Sanikem bisa melihat rumahnya. Sanikem meninggalkan rumah yang menjadi tempat
tinggalnya selama empat belas tahun dan tak akan pernah kembali pulang ke rumah itu. Dia
merasa benci pada semua orang yang dulu disayanginya. Ayahnya yang tega menjualnya
demi jabatan. Ibunya yang tidak bisa membela dan mempertahankan dirinya untuk tetap
tinggal. Sejak hari itu, Sanikem yang kini dipanggil Nyai Ontosoroh memutuskan tak akan
pernah mau menemui kedua orang tuanya dan dimulailah kehidupan Sanikem sebagai gundik
seorang Eropa, Herman Mellema. Hari pertama menjadi gundik, Nyai Ontosoroh begitu takut
pada Tuan Herman Mellema yang memiliki badan tinggi besar hingga lengan tangannya saja
sebesar ukuran kaki Nyai Ontosoroh sendiri. Namun, Tuan Herman Mellema malah tak
pernah menyakiti Nyai Ontosoroh seakan dia begitu mencintai Nyai Ontosoroh. Dia begitu
baik dan mengajarkan semua yang dia bisa pada Nyai Ontosoroh. Mulai dari mengajari Nyai

Ontosoroh membaca dan menulis dalam bahasa Melayu dan Belanda hingga mengajari Nyai
Ontosoroh cara bekerja di perusahaan dan menjadi seorang administratur (pengurus dan
pemegang perusahaan). Nyai Ontosoroh bahkan diberi uang gaji atas hasil kerjanya
membantu Tuan Herman Mellema di perusahaan. Uang gaji itu dikumpulkannya setiap bulan
sebagai tabungan kalau-kalau suatu hari nanti Nyai Ontosoroh diusir dari istana Mellema.
Pikirnya, agar dia mempunyai tabungan untuk dijadikan modal bekerja. Tuan Herman
Mellema juga memerintahkan pembantu-pembantunya untuk melayani Nyai Ontosoroh
dengan baik. Ya, Nyai Ontosoroh mulai belajar untuk menyukai kehidupannya sebagai

gundik.

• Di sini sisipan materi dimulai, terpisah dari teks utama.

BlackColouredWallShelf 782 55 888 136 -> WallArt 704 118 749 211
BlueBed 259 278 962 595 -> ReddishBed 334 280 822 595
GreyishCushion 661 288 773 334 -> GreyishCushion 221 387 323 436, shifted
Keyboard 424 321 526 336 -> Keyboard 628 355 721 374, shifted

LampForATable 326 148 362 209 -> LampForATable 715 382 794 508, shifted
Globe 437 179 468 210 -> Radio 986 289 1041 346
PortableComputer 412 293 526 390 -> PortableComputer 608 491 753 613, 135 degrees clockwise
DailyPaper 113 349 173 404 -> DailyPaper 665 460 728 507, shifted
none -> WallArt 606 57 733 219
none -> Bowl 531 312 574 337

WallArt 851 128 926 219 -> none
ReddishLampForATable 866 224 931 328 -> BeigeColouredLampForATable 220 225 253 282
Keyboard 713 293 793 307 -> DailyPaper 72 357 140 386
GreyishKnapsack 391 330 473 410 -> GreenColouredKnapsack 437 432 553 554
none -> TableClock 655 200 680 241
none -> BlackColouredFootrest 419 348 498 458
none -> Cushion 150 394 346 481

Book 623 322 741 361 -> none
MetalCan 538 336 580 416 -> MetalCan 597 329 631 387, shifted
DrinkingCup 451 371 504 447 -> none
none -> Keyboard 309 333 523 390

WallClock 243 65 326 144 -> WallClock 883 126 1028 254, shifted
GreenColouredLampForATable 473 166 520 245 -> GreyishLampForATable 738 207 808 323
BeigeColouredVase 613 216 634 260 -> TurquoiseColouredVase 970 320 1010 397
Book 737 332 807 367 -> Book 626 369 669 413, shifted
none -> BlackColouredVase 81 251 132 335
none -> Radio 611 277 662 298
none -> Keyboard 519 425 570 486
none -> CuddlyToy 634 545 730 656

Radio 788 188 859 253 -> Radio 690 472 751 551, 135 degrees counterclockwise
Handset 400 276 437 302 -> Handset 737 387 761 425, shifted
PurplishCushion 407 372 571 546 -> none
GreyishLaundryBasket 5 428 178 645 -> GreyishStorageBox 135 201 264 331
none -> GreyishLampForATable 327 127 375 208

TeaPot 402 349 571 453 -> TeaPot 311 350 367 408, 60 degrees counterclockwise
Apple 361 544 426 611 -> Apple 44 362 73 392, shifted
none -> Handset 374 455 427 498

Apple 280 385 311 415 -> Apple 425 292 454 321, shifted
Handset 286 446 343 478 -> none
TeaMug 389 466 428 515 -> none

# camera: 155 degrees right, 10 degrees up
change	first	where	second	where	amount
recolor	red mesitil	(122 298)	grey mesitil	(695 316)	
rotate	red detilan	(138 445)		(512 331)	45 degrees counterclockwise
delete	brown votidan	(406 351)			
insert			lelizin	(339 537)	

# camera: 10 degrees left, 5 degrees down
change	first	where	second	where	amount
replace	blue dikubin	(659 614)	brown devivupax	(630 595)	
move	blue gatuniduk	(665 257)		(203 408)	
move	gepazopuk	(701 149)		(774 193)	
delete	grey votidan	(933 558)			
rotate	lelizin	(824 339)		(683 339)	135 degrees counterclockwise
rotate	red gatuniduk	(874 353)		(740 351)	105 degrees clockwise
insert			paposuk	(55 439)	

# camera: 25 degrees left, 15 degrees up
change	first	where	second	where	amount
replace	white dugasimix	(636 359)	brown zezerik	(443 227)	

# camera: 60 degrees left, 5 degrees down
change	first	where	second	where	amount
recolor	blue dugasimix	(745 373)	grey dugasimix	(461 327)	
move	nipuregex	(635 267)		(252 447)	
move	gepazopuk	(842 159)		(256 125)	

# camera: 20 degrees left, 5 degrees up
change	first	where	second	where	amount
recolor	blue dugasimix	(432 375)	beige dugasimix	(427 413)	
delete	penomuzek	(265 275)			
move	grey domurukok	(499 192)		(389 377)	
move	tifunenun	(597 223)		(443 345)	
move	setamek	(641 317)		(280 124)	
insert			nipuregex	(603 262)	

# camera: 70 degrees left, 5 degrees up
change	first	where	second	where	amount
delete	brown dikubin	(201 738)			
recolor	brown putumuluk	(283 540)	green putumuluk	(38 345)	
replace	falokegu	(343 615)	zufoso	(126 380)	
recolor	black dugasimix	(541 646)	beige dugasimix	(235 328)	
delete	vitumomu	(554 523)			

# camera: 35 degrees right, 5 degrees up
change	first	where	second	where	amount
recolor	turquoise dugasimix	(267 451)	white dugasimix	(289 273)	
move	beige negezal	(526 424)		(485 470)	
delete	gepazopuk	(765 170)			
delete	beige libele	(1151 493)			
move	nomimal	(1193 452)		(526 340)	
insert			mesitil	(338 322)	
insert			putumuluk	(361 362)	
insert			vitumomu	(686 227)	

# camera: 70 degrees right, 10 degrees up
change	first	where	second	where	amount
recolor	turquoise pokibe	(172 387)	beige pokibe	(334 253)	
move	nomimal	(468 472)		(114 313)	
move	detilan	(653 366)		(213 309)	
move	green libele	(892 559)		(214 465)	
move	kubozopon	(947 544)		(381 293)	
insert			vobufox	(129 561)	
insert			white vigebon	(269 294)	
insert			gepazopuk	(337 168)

Hingga suatu hari dia bertemu Darsam dan dijadikannya orang kepercayaan.
Beberapa tahun kemudian, Nyai Ontosoroh benar-benar memiliki kehidupannya sendiri. Tuan
Herman Mellema sebagai suaminya meskipun tidak sah. Robert Mellema sebagai putra
sulungnya. Annelies Mellema sebagai putri bungsunya. Lalu, Darsam sebagai orang
kepercayaannya. Nyai Ontosoroh sudah benar-benar tidak mau lagi bertemu dengan ayah dan
ibunya. Jangan saja bertemu, membalas surat dari kedua orang tuanya itu pun tidak.
Meskipun Tuan Herman Mellema sering meminta agar Nyai Ontosoroh sekali saja mau
menemui ayah dan ibunya. Dia hanya mau menemui kakak laki-lakinya, Paiman yang
sesekali datang ke istana Mellema walau hanya sekedar untuk meminjam uang pada adik
perempuannya yang bisa dibilang sudah sukses di kehidupannya itu. Namun, semua
kebahagiaan itu tak berlangsung lama karena datangnya Ir. Maurits Mellema di kehidupan
mereka. Tuan Herman Mellema seketika berubah sejak kedatangan putra pertama hasil
pernikahan sah dengan Ammelia Mellema – Hammers. Maurits Mellema menuntut dan
mengancam akan mengambil alih perusahaan Mellema karena merasa dia lebih berhak atas
semua itu daripada Robert Mellema dan Annelies Mellema. Sejak saat itulah, Nyai Ontosoroh
kehilangan kasih sayang Tuan Herman Mellema yang dulu sangat dia hormati sebagai suami.
Dia mengeluarkan Annelies dari sekolah karena gadis itu harus belajar membantu ibunya
bekerja di perusahaan. Semua masalah itu hanya dia hadapi bersama Annelies hingga kini
mereka bertemu dengan Minke. Jadi, seperti itulah kisah nyata Nyai Ontosoroh. Alasan untuk
tak pernah peduli pada Tuan Herman Mellema. Alasan Annelies lebih memilih menjadi

seorang pribumi daripada seorang Eropa. Sepertinya, hanya Annelies yang memahami dan
begitu sayang pada Nyai Ontosoroh. Mengenai Darsam, dia mungkin memang satu-satunya
orang yang bisa dipercaya oleh Nyai Ontosoroh untuk menjaga perusahaan dan putrinya,
Annelies Mellema. Minke mendegarkan seluruh cerita Annelies dengan baik dan
memutuskan untuk membuat tulisan tentang Nyai Ontosoroh.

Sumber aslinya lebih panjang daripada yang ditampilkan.